The most important question we now face is whether we can quickly muster and then sustain the political will to govern wisely and well enough to prevent Earth’s climate from spiraling out of control.
Fifth, in a more chaotic climate the tools and machinery of governance, designed for simpler times and different conditions will not work as they once did. The use of subsidies, taxes, regulation, fiscal tools as well as public administration and agencies will have to be adapted to changing circumstances. In other words, the metrics by which government performance have been measured must now include the effects of public policies on climate stability and ecological resilience, including the damage we inflict on future generations. A significant fraction of the costs and burdens on central governments can be reduced by designing more robust, self-reliant, walkable and bikeable cities with community owned solar energy systems, local farming/food networks, and post-car transportation systems; cities becoming more like, say, Copenhagen than Los Angeles.
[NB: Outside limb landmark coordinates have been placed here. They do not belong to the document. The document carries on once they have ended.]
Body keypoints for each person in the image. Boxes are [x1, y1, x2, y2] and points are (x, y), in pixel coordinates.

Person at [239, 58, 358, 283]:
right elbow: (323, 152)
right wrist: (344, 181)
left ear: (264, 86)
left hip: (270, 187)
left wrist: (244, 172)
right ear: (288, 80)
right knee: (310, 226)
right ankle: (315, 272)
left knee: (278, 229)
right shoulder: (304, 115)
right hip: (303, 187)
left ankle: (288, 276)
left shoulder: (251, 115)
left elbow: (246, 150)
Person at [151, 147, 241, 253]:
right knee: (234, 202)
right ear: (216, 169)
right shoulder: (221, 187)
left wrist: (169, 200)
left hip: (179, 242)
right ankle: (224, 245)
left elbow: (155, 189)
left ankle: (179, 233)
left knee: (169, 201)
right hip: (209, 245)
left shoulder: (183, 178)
Sixth, in a destabilizing climate many of the presumed beliefs and attitudes from the industrial era, including the imperative of economic growth and extreme individualism, are not well suited for conditions of climate chaos. For example, because we did not pay the full (external) costs of growth powered by fossil fuels, we were never as rich as we presumed ourselves to be. Instead, we offloaded costs on others elsewhere or at some other time. The unavoidable conclusion is that economies, domestic and global, must be redesigned to meet more rigorous standards including full-cost pricing, fairness within and between nations and generations, and sustainability within the limits of the earth, i.e. carrying capacity.
A safe transition through the long emergency ahead requires growth in human solidarity summarized as a change of pronouns and outlook from “I,” “me,” and “mine” to “we,” “ours,” and “us,” including future generations and other species. The most important question we now face is whether we can quickly muster and then sustain the political will to govern wisely and well enough to prevent Earth’s climate from spiraling out of control.